A mentira: a famosa atração que se tornou um ícone da capital inglesa é uma das mais fotografadas da cidade. Em 24 de Junho de 2015 o Daily Express noticiou que em 2015 que a UE se preparava para banir as fotos de vários monumentos, entre os quais o London Eye, tornando ilegal a sua publicação nas redes sociais.

O facto: esta medida nunca esteve em cima da mesa. E, caso estivesse, teria de ser aprovada por larga maioria dos Deputados Europeus e ainda de ser aceite pelos Estados-Membros.

  • UE quer padronizar as dimensões dos preservativos

A Mentira: o The Independent on Sunday noticiou, a 12 de Março de 2000, que a UE tencionava padronizar as dimensões dos preservativos.

O facto: realmente houve uma intenção de padronizar, só que não foi a União Europeia que tomou essa iniciativa. Foi sim, a Agência Europeia de Normalização, um organismo de adesão voluntária, constituído por agências nacionais de normalização,que não está sequer ligada à União Europeia.

  • União Europeia quer acabar com exames britânicos

A mentira: segundo o Sunday Express de 23 de janeiro, a presidência portuguesa da UE desejava que os diplomas e graus de ensino britânicos se extinguissem, de modo a harmonizar todos os graus de ensino na UE.

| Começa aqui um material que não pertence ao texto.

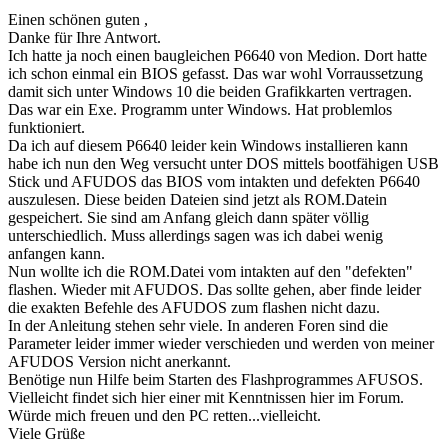
Einen schönen guten ,
Danke für Ihre Antwort.
Ich hatte ja noch einen baugleichen P6640 von Medion. Dort hatte
ich schon einmal ein BIOS gefasst. Das war wohl Vorraussetzung
damit sich unter Windows 10 die beiden Grafikkarten vertragen.
Das war ein Exe. Programm unter Windows. Hat problemlos
funktioniert.
Da ich auf diesem P6640 leider kein Windows installieren kann
habe ich nun den Weg versucht unter DOS mittels bootfähigen USB
Stick und AFUDOS das BIOS vom intakten und defekten P6640
auszulesen. Diese beiden Dateien sind jetzt als ROM.Datein
gespeichert. Sie sind am Anfang gleich dann später völlig
unterschiedlich. Muss allerdings sagen was ich dabei wenig
anfangen kann.
Nun wollte ich die ROM.Datei vom intakten auf den "defekten"
flashen. Wieder mit AFUDOS. Das sollte gehen, aber finde leider
die exakten Befehle des AFUDOS zum flashen nicht dazu.
In der Anleitung stehen sehr viele. In anderen Foren sind die
Parameter leider immer wieder verschieden und werden von meiner
AFUDOS Version nicht anerkannt.
Benötige nun Hilfe beim Starten des Flashprogrammes AFUSOS.
Vielleicht findet sich hier einer mit Kenntnissen hier im Forum.
Würde mich freuen und den PC retten...vielleicht.
Viele Grüße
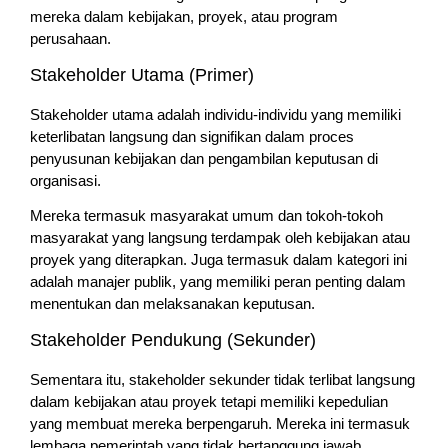
mereka dalam kebijakan, proyek, atau program
perusahaan.
Stakeholder Utama (Primer)
Stakeholder utama adalah individu-individu yang memiliki
keterlibatan langsung dan signifikan dalam proces
penyusunan kebijakan dan pengambilan keputusan di
organisasi.
Mereka termasuk masyarakat umum dan tokoh-tokoh
masyarakat yang langsung terdampak oleh kebijakan atau
proyek yang diterapkan. Juga termasuk dalam kategori ini
adalah manajer publik, yang memiliki peran penting dalam
menentukan dan melaksanakan keputusan.
Stakeholder Pendukung (Sekunder)
Sementara itu, stakeholder sekunder tidak terlibat langsung
dalam kebijakan atau proyek tetapi memiliki kepedulian
yang membuat mereka berpengaruh. Mereka ini termasuk
lembaga pemerintah yang tidak bertanggung jawab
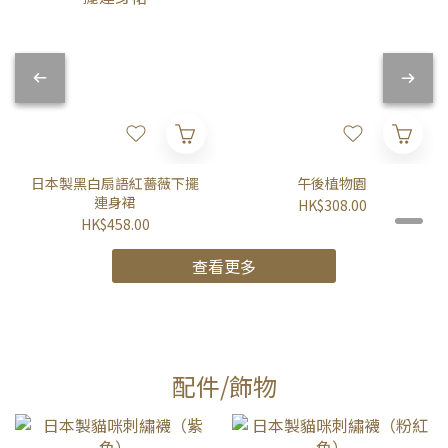
日本製黑白扇語紅薔薇下擺
午後植物園
連身裙
HK$308.00
HK$458.00
查看更多
配件/飾物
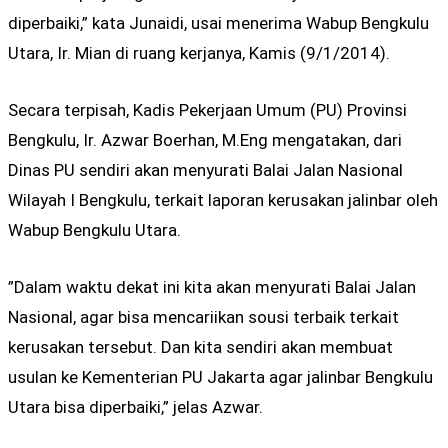
diperbaiki,” kata Junaidi, usai menerima Wabup Bengkulu
Utara, Ir. Mian di ruang kerjanya, Kamis (9/1/2014).
Secara terpisah, Kadis Pekerjaan Umum (PU) Provinsi
Bengkulu, Ir. Azwar Boerhan, M.Eng mengatakan, dari
Dinas PU sendiri akan menyurati Balai Jalan Nasional
Wilayah I Bengkulu, terkait laporan kerusakan jalinbar oleh
Wabup Bengkulu Utara.
”Dalam waktu dekat ini kita akan menyurati Balai Jalan
Nasional, agar bisa mencariikan sousi terbaik terkait
kerusakan tersebut. Dan kita sendiri akan membuat
usulan ke Kementerian PU Jakarta agar jalinbar Bengkulu
Utara bisa diperbaiki,” jelas Azwar.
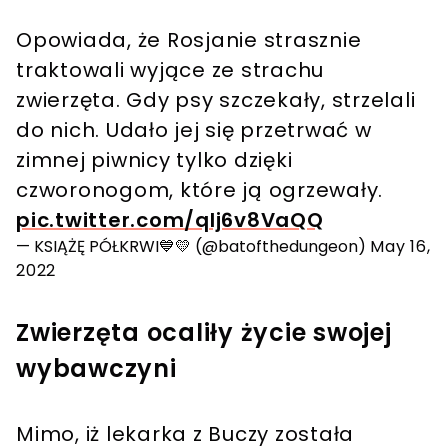
Opowiada, że Rosjanie strasznie
traktowali wyjące ze strachu
zwierzęta. Gdy psy szczekały, strzelali
do nich. Udało jej się przetrwać w
zimnej piwnicy tylko dzięki
czworonogom, które ją ogrzewały.
pic.twitter.com/qIj6v8VaQQ
— KSIĄŻĘ PÓŁKRWI💙💛 (@batofthedungeon)
May 16,
2022
Zwierzęta ocaliły życie swojej
wybawczyni
Mimo, iż lekarka z Buczy została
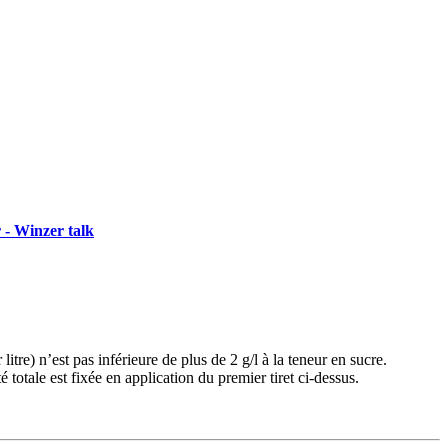
 - Winzer talk
itre) n’est pas inférieure de plus de 2 g/l à la teneur en sucre.
 totale est fixée en application du premier tiret ci-dessus.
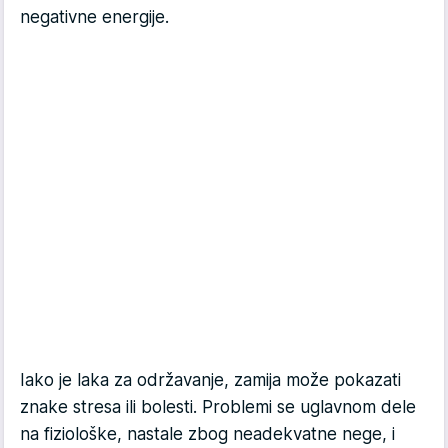
negativne energije.
Iako je laka za održavanje, zamija može pokazati
znake stresa ili bolesti. Problemi se uglavnom dele
na fiziološke, nastale zbog neadekvatne nege, i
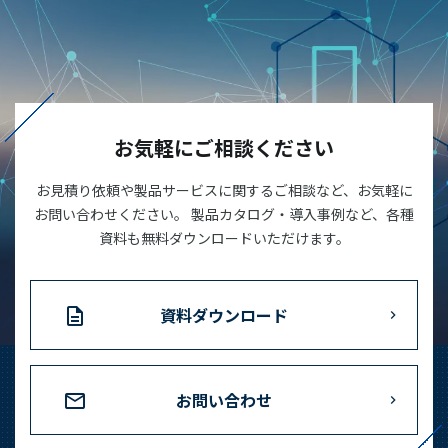
お気軽にご相談ください
お見積り依頼や製品サービスに関するご相談など、お気軽に
お問い合わせください。 製品カタログ・導入事例など、各種
資料も無料ダウンロードいただけます。
資料ダウンロード
お問い合わせ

O facto: para que isso acontecesse teria de se rever toda a legislação europeia sobre a matéria, uma vez que de acordo com a que estava em vigor toda a organização e conteúdos educativos eram da responsabilidade de cada Estado-Membro.

fake news
  • UE planeia acabar com as bebedeiras

A mentira: em 2005, tanto o The Sun como o Daily Star noticiavam a intenção da União Europeia de acabar com o excessivo consumo de bebidas alcoólicas. Mais concretamente, referiam a vontade da UE de controlar as licenças de venda específica deste tipo de bebidas.

O facto: a notícia era falsa. A UE não planeava mexer em nenhuma destas leis, até porque é uma matéria de competência exclusiva dos governos de cada país. O que a União Europeia estava a estudar era a possibilidade de implementar medidas que reduzissem os danos do excessivo consumo de álcool, com especial foco nos jovens.